Until then, I always thought HE had made them up.
Anyhow my bro had it at so I told him I was taking it home.


----------



## NubianFan (Jun 3, 2013)

Happy Birthday to your Dad!!! He looks great!


----------



## AmyBoogie (May 20, 2013)

happy Happy Birthday!


----------



## ciwheeles (Apr 5, 2013)

Happy Birthday to your dad! Hope you all had a memorable day!


----------



## ksalvagno (Oct 6, 2009)

Very nice! He looks great! Glad he is doing better.


----------



## nancy d (Oct 5, 2007)

Scuse my ramblings here.
A few months ago in the middle of the night he went into the kitchen & pulled the fire alarm. Normally he is a pretty compliant law abiding citizen but this just cracked me up. He has never caused trouble in his life.
Really, it was grounds for eviction but the kitchen door was not locked.

He has also wandered off the property a few times. This is also a hazard. They put an electronic ankle brace on him. He cut it off.
All knives & scissors were removed from his room & meds adjusted so that hasn't happened again for awhile.


----------



## OakHollowRanch (Jun 6, 2013)

Happy Birthday!


----------



## toth boer goats (Jul 20, 2008)

How neat, happy Birthday. Bless his heart


----------



## lottsagoats (Dec 10, 2012)

Hey, so today is your Dad's BD? My dad turns 89 today too!!!!!!
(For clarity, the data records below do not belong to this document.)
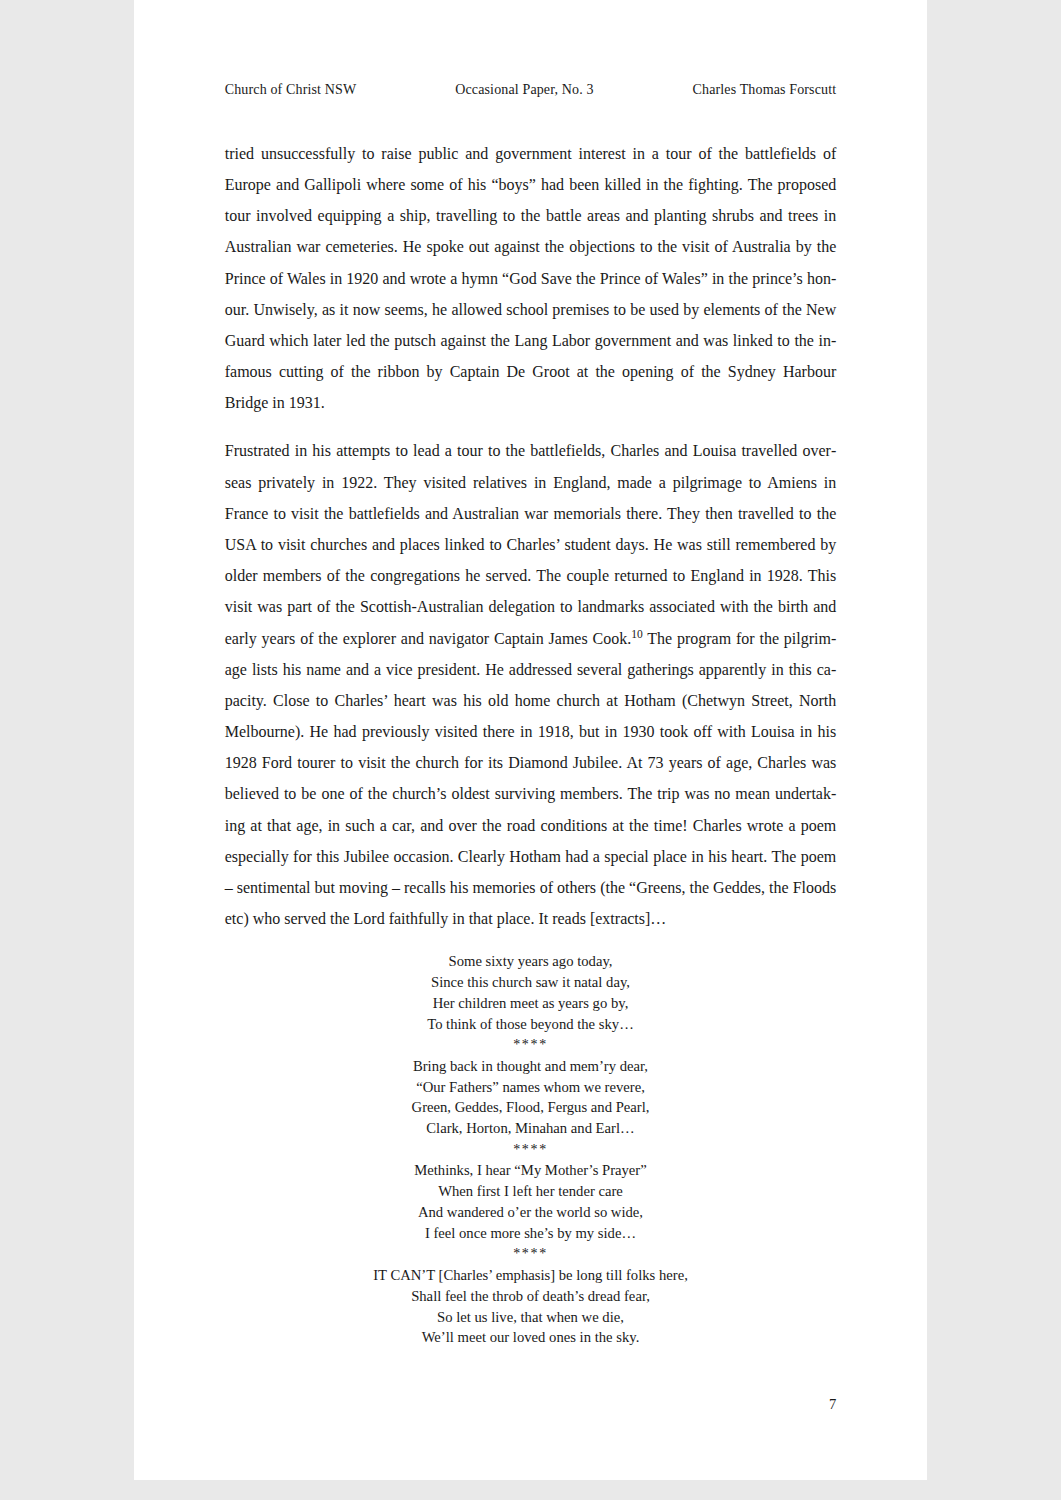Church of Christ NSW Occasional Paper, No. 3 Charles Thomas Forscutt
tried unsuccessfully to raise public and government interest in a tour of the battlefields of Europe and Gallipoli where some of his “boys” had been killed in the fighting. The proposed tour involved equipping a ship, travelling to the battle areas and planting shrubs and trees in Australian war cemeteries. He spoke out against the objections to the visit of Australia by the Prince of Wales in 1920 and wrote a hymn “God Save the Prince of Wales” in the prince’s honour. Unwisely, as it now seems, he allowed school premises to be used by elements of the New Guard which later led the putsch against the Lang Labor government and was linked to the infamous cutting of the ribbon by Captain De Groot at the opening of the Sydney Harbour Bridge in 1931.
Frustrated in his attempts to lead a tour to the battlefields, Charles and Louisa travelled overseas privately in 1922. They visited relatives in England, made a pilgrimage to Amiens in France to visit the battlefields and Australian war memorials there. They then travelled to the USA to visit churches and places linked to Charles’ student days. He was still remembered by older members of the congregations he served. The couple returned to England in 1928. This visit was part of the Scottish-Australian delegation to landmarks associated with the birth and early years of the explorer and navigator Captain James Cook.10 The program for the pilgrimage lists his name and a vice president. He addressed several gatherings apparently in this capacity. Close to Charles’ heart was his old home church at Hotham (Chetwyn Street, North Melbourne). He had previously visited there in 1918, but in 1930 took off with Louisa in his 1928 Ford tourer to visit the church for its Diamond Jubilee. At 73 years of age, Charles was believed to be one of the church’s oldest surviving members. The trip was no mean undertaking at that age, in such a car, and over the road conditions at the time! Charles wrote a poem especially for this Jubilee occasion. Clearly Hotham had a special place in his heart. The poem – sentimental but moving – recalls his memories of others (the “Greens, the Geddes, the Floods etc) who served the Lord faithfully in that place. It reads [extracts]…
Some sixty years ago today, Since this church saw it natal day, Her children meet as years go by, To think of those beyond the sky…
****
Bring back in thought and mem’ry dear, “Our Fathers” names whom we revere, Green, Geddes, Flood, Fergus and Pearl, Clark, Horton, Minahan and Earl…
****
Methinks, I hear “My Mother’s Prayer” When first I left her tender care And wandered o’er the world so wide, I feel once more she’s by my side…
****
IT CAN’T [Charles’ emphasis] be long till folks here, Shall feel the throb of death’s dread fear, So let us live, that when we die, We’ll meet our loved ones in the sky.
7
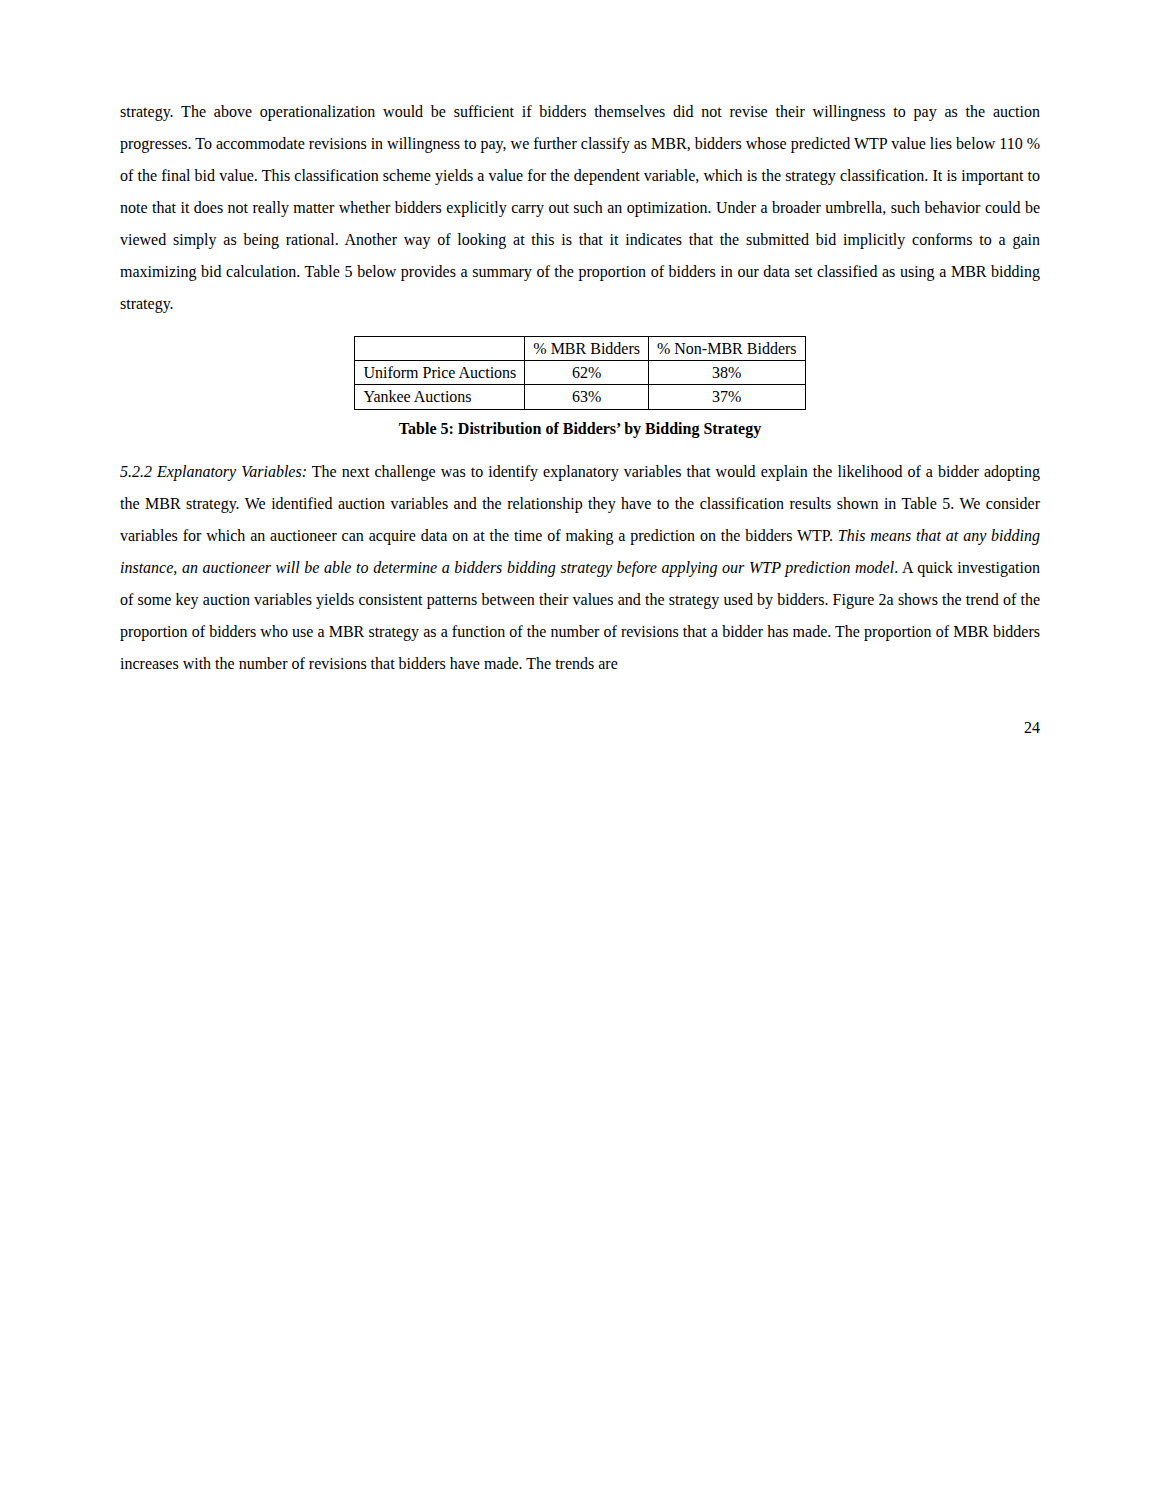strategy. The above operationalization would be sufficient if bidders themselves did not revise their willingness to pay as the auction progresses. To accommodate revisions in willingness to pay, we further classify as MBR, bidders whose predicted WTP value lies below 110 % of the final bid value. This classification scheme yields a value for the dependent variable, which is the strategy classification. It is important to note that it does not really matter whether bidders explicitly carry out such an optimization. Under a broader umbrella, such behavior could be viewed simply as being rational. Another way of looking at this is that it indicates that the submitted bid implicitly conforms to a gain maximizing bid calculation. Table 5 below provides a summary of the proportion of bidders in our data set classified as using a MBR bidding strategy.
| | % MBR Bidders | % Non-MBR Bidders |
| Uniform Price Auctions | 62% | 38% |
| Yankee Auctions | 63% | 37% |
Table 5: Distribution of Bidders’ by Bidding Strategy
5.2.2 Explanatory Variables: The next challenge was to identify explanatory variables that would explain the likelihood of a bidder adopting the MBR strategy. We identified auction variables and the relationship they have to the classification results shown in Table 5. We consider variables for which an auctioneer can acquire data on at the time of making a prediction on the bidders WTP. This means that at any bidding instance, an auctioneer will be able to determine a bidders bidding strategy before applying our WTP prediction model. A quick investigation of some key auction variables yields consistent patterns between their values and the strategy used by bidders. Figure 2a shows the trend of the proportion of bidders who use a MBR strategy as a function of the number of revisions that a bidder has made. The proportion of MBR bidders increases with the number of revisions that bidders have made. The trends are
24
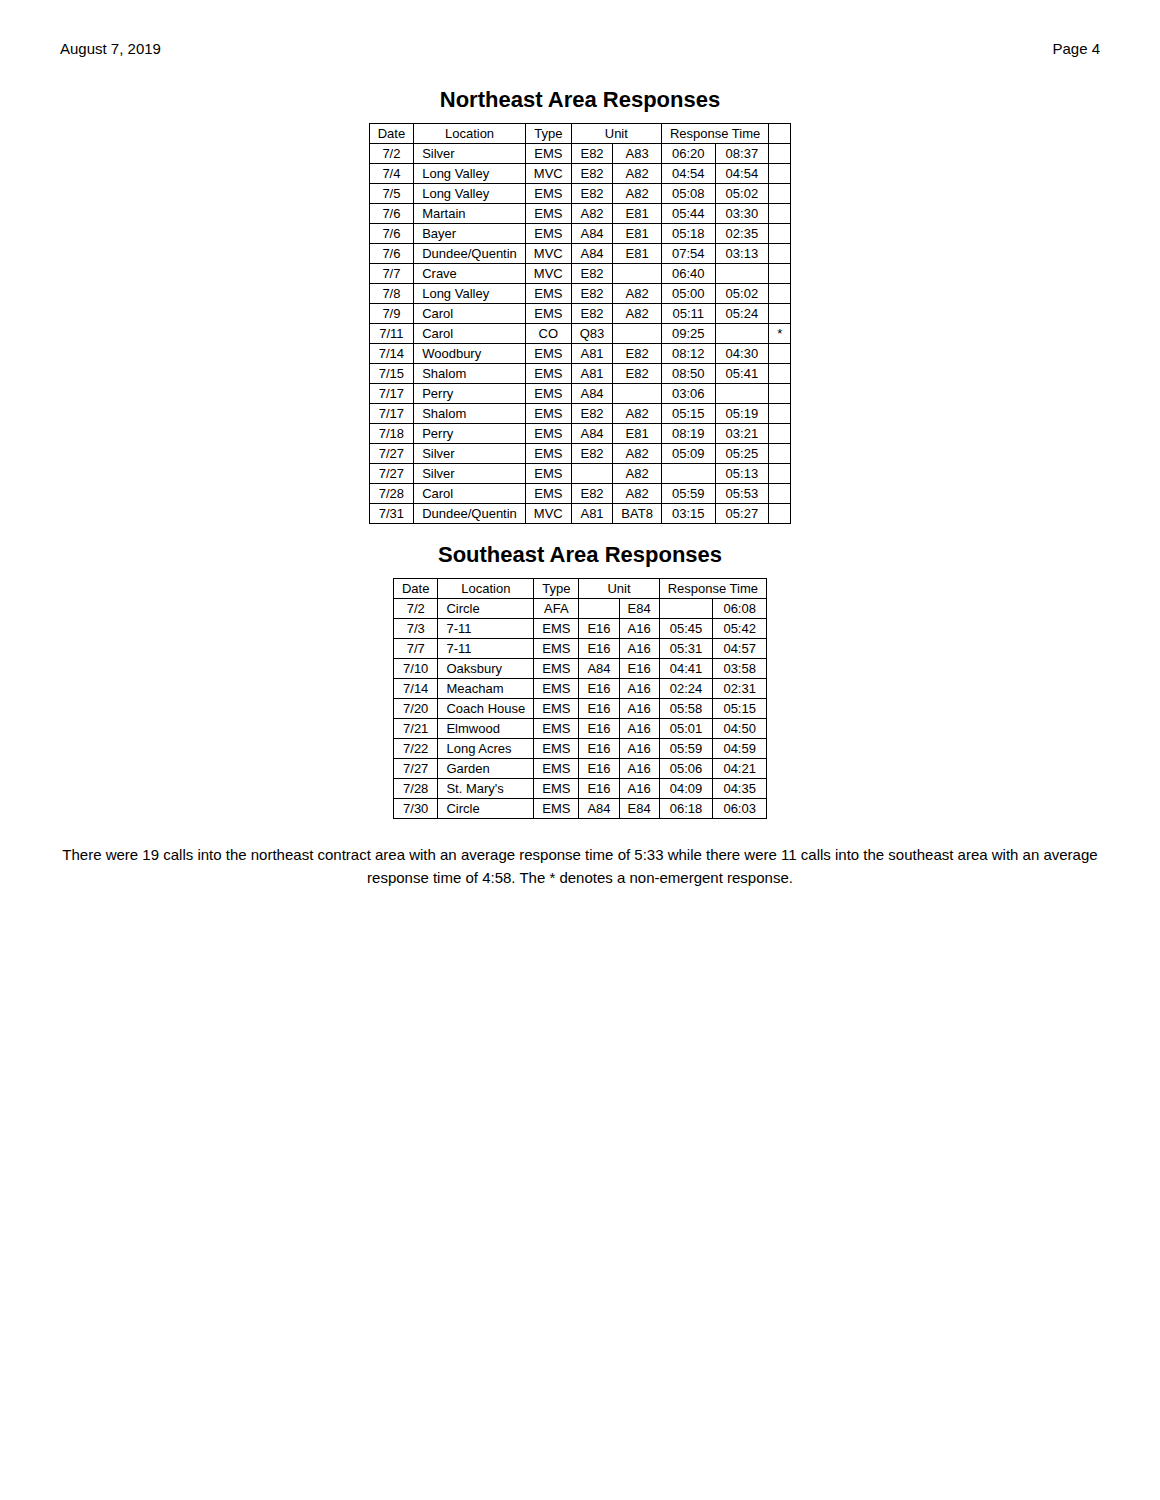August 7, 2019 Page 4
Northeast Area Responses
| Date | Location | Type | Unit | Response Time | |
| --- | --- | --- | --- | --- | --- |
| 7/2 | Silver | EMS | E82 | A83 | 06:20 | 08:37 | |
| 7/4 | Long Valley | MVC | E82 | A82 | 04:54 | 04:54 | |
| 7/5 | Long Valley | EMS | E82 | A82 | 05:08 | 05:02 | |
| 7/6 | Martain | EMS | A82 | E81 | 05:44 | 03:30 | |
| 7/6 | Bayer | EMS | A84 | E81 | 05:18 | 02:35 | |
| 7/6 | Dundee/Quentin | MVC | A84 | E81 | 07:54 | 03:13 | |
| 7/7 | Crave | MVC | E82 | | 06:40 | | |
| 7/8 | Long Valley | EMS | E82 | A82 | 05:00 | 05:02 | |
| 7/9 | Carol | EMS | E82 | A82 | 05:11 | 05:24 | |
| 7/11 | Carol | CO | Q83 | | 09:25 | | * |
| 7/14 | Woodbury | EMS | A81 | E82 | 08:12 | 04:30 | |
| 7/15 | Shalom | EMS | A81 | E82 | 08:50 | 05:41 | |
| 7/17 | Perry | EMS | A84 | | 03:06 | | |
| 7/17 | Shalom | EMS | E82 | A82 | 05:15 | 05:19 | |
| 7/18 | Perry | EMS | A84 | E81 | 08:19 | 03:21 | |
| 7/27 | Silver | EMS | E82 | A82 | 05:09 | 05:25 | |
| 7/27 | Silver | EMS | | A82 | | 05:13 | |
| 7/28 | Carol | EMS | E82 | A82 | 05:59 | 05:53 | |
| 7/31 | Dundee/Quentin | MVC | A81 | BAT8 | 03:15 | 05:27 | |
Southeast Area Responses
| Date | Location | Type | Unit | Response Time |
| --- | --- | --- | --- | --- |
| 7/2 | Circle | AFA | | E84 | | 06:08 |
| 7/3 | 7-11 | EMS | E16 | A16 | 05:45 | 05:42 |
| 7/7 | 7-11 | EMS | E16 | A16 | 05:31 | 04:57 |
| 7/10 | Oaksbury | EMS | A84 | E16 | 04:41 | 03:58 |
| 7/14 | Meacham | EMS | E16 | A16 | 02:24 | 02:31 |
| 7/20 | Coach House | EMS | E16 | A16 | 05:58 | 05:15 |
| 7/21 | Elmwood | EMS | E16 | A16 | 05:01 | 04:50 |
| 7/22 | Long Acres | EMS | E16 | A16 | 05:59 | 04:59 |
| 7/27 | Garden | EMS | E16 | A16 | 05:06 | 04:21 |
| 7/28 | St. Mary's | EMS | E16 | A16 | 04:09 | 04:35 |
| 7/30 | Circle | EMS | A84 | E84 | 06:18 | 06:03 |
There were 19 calls into the northeast contract area with an average response time of 5:33 while there were 11 calls into the southeast area with an average response time of 4:58. The * denotes a non-emergent response.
Happy birthday to your dad!!!!!!!!!!!!!!!!!!!!!!!!!


----------



## nancy d (Oct 5, 2007)

Happy Birthday to your Dad too Lottsagoats!


----------



## TrinityRanch (Mar 26, 2013)

Happy, Happy Birthday your dads, Nancy and Lottsagoats! arty: :birthday: :stars: :wahoo: :clap: :balloons:


----------



## Goats Rock (Jun 20, 2011)

:birthday: Happy Birthday to the Dads! :balloons:


When my grandparent were in their 80's (Back in the 1980's) I sat down and talked to them about their lives- I recorded it all on a tape recorder! It is fun to still hear their voices reminiscing about their youth! They were born in 1901 and 1905 - So, they had a lot of early 1900's history!


----------



## nancy d (Oct 5, 2007)

Good for you! I bet it is fascinating.
I wish I had written down some of the things his father talked about; a lot of it was repeated over & over until it made me blue in the face. At the time I was a mid teen & couldn't care less.


----------



## NubianFan (Jun 3, 2013)

Happy Birthday to your Dad too Lottsagoats !


----------



## nchen7 (Feb 25, 2013)

Happy birthday to your dad!!


----------



## toth boer goats (Jul 20, 2008)

Happy Birthday to your Dad as well Lottsagoats  and all other dads.


----------



## MoKa-Farms (Jun 19, 2013)

Happy 97th B-day Nancy's dad!


----------



## caprine crazy (Jun 12, 2012)

Scottyhorse said:


> Awesome!!! My great grandma is 99


My great grandma lived to be 99 as well. She was just a few days shy of her 100th birthday when she passed. She had always said she never wanted to live to be 100 and she kept her word to it.


----------